5 Responses to Bad Theology

  1. storbakken says:

    Thanks for your post. Fundmentalists (whether Islamic, Mormon or, dare I say it, Christian) are a scary bunch. My faith is in Jesus Christ and, as His follower, I don’t want to curse the unsaved, judge women considering abortion or enforce prayer in school. As a follower of Christ I want to let Him love others through me. I’ve found that the closer my walk with God becomes the less concerned I am with the politics of this world. God bless. And thanks again for your provocative post.

  2. yhurg says:

    If you take the inverse of your argument about God endorsing genocide by his “chosen people” I think you have what is defined by Scripture as “hell”. In other words, its not so much about God saying because you are my chosen people then it is ok to rape, pillage, and murder. It is more about God following up on his word that if you defy Him then you will be destroyed; destroyed because rather than protect you from man’s evil ways, you really become vulnerable to the evils of this world, e.g. extremists of theology, and are eventually devoured by the world. If you choose not to accept his salvation, then you are left on your own to find shelter in eternity. I don’t know about you, but I wouldn’t really know where to start.

    You are right about bad theology not being a good thing and that extremity is bad theology. Jeffrey Dahmer was an extreme atheist (bad) much like Al-Qaeda is extreme Islam (bad) much like the KKK was extreme Christianity (bad) much like. It’s not so much the theologies themselves being bad because within each theology are many great and wonderful truths, just not the absolute Truth.

  3. Kellen says:

    I don’t really understand where you’re coming from. You say Israel was wrong in their original genocidal occupation of Palestine, so either the Jewish and Christian heritage has been written by a false hand, or God told Israel to sin, which seems a little preposterous to me (coming from a Christian viewpoint).

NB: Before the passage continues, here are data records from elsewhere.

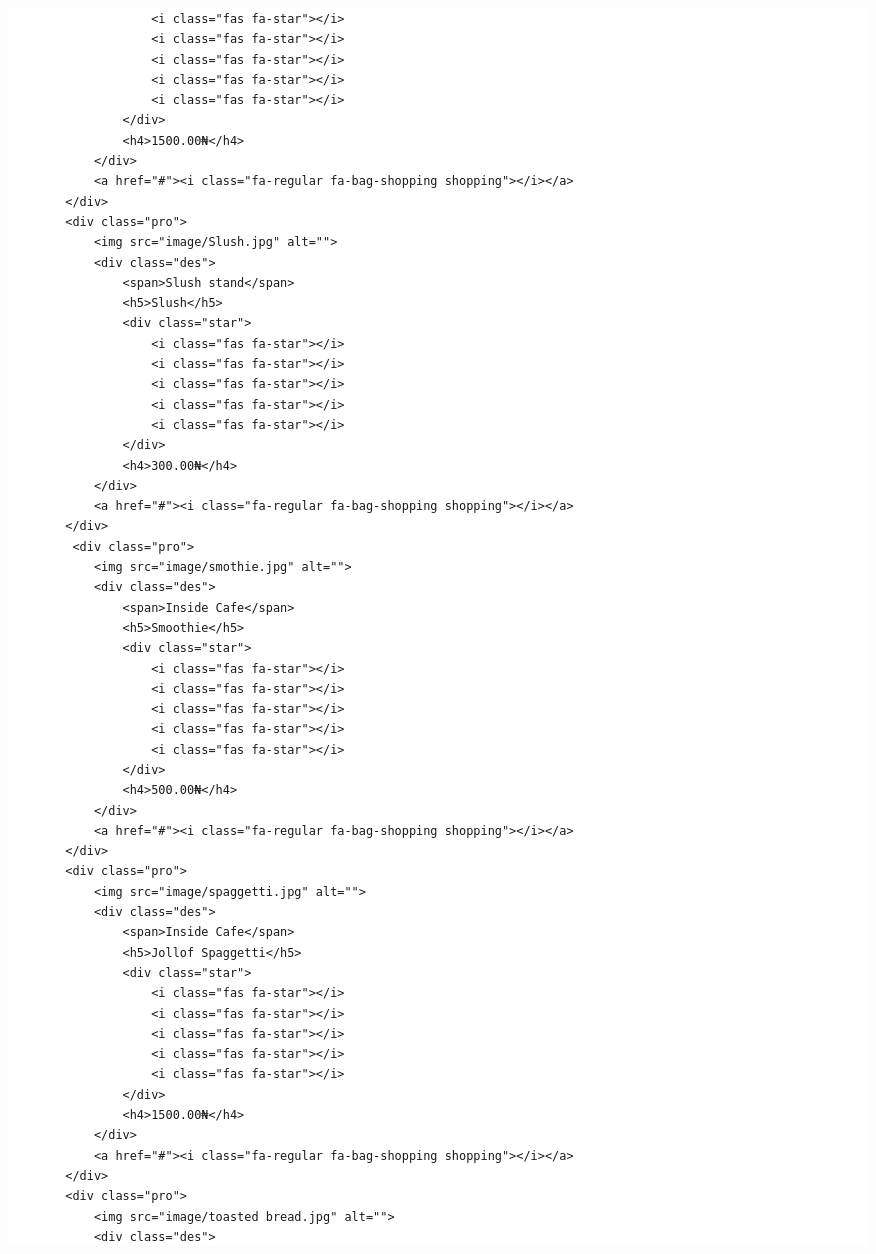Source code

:                         <i class="fas fa-star"></i>
                        <i class="fas fa-star"></i>
                        <i class="fas fa-star"></i>
                        <i class="fas fa-star"></i>
                        <i class="fas fa-star"></i>
                    </div>
                    <h4>1500.00₦</h4>
                </div>
                <a href="#"><i class="fa-regular fa-bag-shopping shopping"></i></a>
            </div>
            <div class="pro">
                <img src="image/Slush.jpg" alt="">
                <div class="des">
                    <span>Slush stand</span>
                    <h5>Slush</h5>
                    <div class="star">
                        <i class="fas fa-star"></i>
                        <i class="fas fa-star"></i>
                        <i class="fas fa-star"></i>
                        <i class="fas fa-star"></i>
                        <i class="fas fa-star"></i>
                    </div>
                    <h4>300.00₦</h4>
                </div>
                <a href="#"><i class="fa-regular fa-bag-shopping shopping"></i></a>
            </div>
             <div class="pro">
                <img src="image/smothie.jpg" alt="">
                <div class="des">
                    <span>Inside Cafe</span>
                    <h5>Smoothie</h5>
                    <div class="star">
                        <i class="fas fa-star"></i>
                        <i class="fas fa-star"></i>
                        <i class="fas fa-star"></i>
                        <i class="fas fa-star"></i>
                        <i class="fas fa-star"></i>
                    </div>
                    <h4>500.00₦</h4>
                </div>
                <a href="#"><i class="fa-regular fa-bag-shopping shopping"></i></a>
            </div>
            <div class="pro">
                <img src="image/spaggetti.jpg" alt="">
                <div class="des">
                    <span>Inside Cafe</span>
                    <h5>Jollof Spaggetti</h5>
                    <div class="star">
                        <i class="fas fa-star"></i>
                        <i class="fas fa-star"></i>
                        <i class="fas fa-star"></i>
                        <i class="fas fa-star"></i>
                        <i class="fas fa-star"></i>
                    </div>
                    <h4>1500.00₦</h4>
                </div>
                <a href="#"><i class="fa-regular fa-bag-shopping shopping"></i></a>
            </div>
            <div class="pro">
                <img src="image/toasted bread.jpg" alt="">
                <div class="des">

So which is it?

  4. Kellen says:

    Fundamentally, Christianity is a revealed religion; we believe as God proscribes. The people of Israel operated on the same principle, according to the tradition handed down to us. However, if you think that this tradition isn’t faithful to reality, then it seems rather pointless to discuss the reasoning within the tradition itself, unless you just really want to hear it.

    I’m curious, though, how you think there can be a Christianity that is not traditional to some extent. By “traditional” I don’t mean modern American thought, I mean Christianity in the general orthodox sense. If you can’t have Christianity with an infallible source and rooting, then how can you have any Christianity at all?

  5. Kellen says:

    I wasn’t referring to liberal Christianity (even though that’s an entire argument apart) or any of the specific people you mentioned. If “some aspects of a traditional Christian viewpoint can seem more than a little preposterous,” such as the idea of infallibly revealed religion, then I don’t really see any way to have a Christianity besides. If some part of the Scripture is judged preposterous because it doesn’t fit into the liberal humanistic paradigm, then I’m not sure what can keep the Scripture that does fit into that paradigm from being preposterous too. You can’t have it both ways; either the Scriptures are the Word of God or they aren’t. And if it isn’t, in its entirety, then it seems impossible to have any faith in the person of Christ, seeing as the Bible is our only source of theology.

    As far as “justifying” the genocide of Canaan, I will only say that God is the one who raises up nations and destroys them. God chose Israel to be his instrument to bring judgment on the Canaanites for their wickedness. This is what I believe because it’s what the Word of God states. In my epistemology, that’s the truth, but I understand that we don’t share that epistemology, so I don’t expect you to believe that.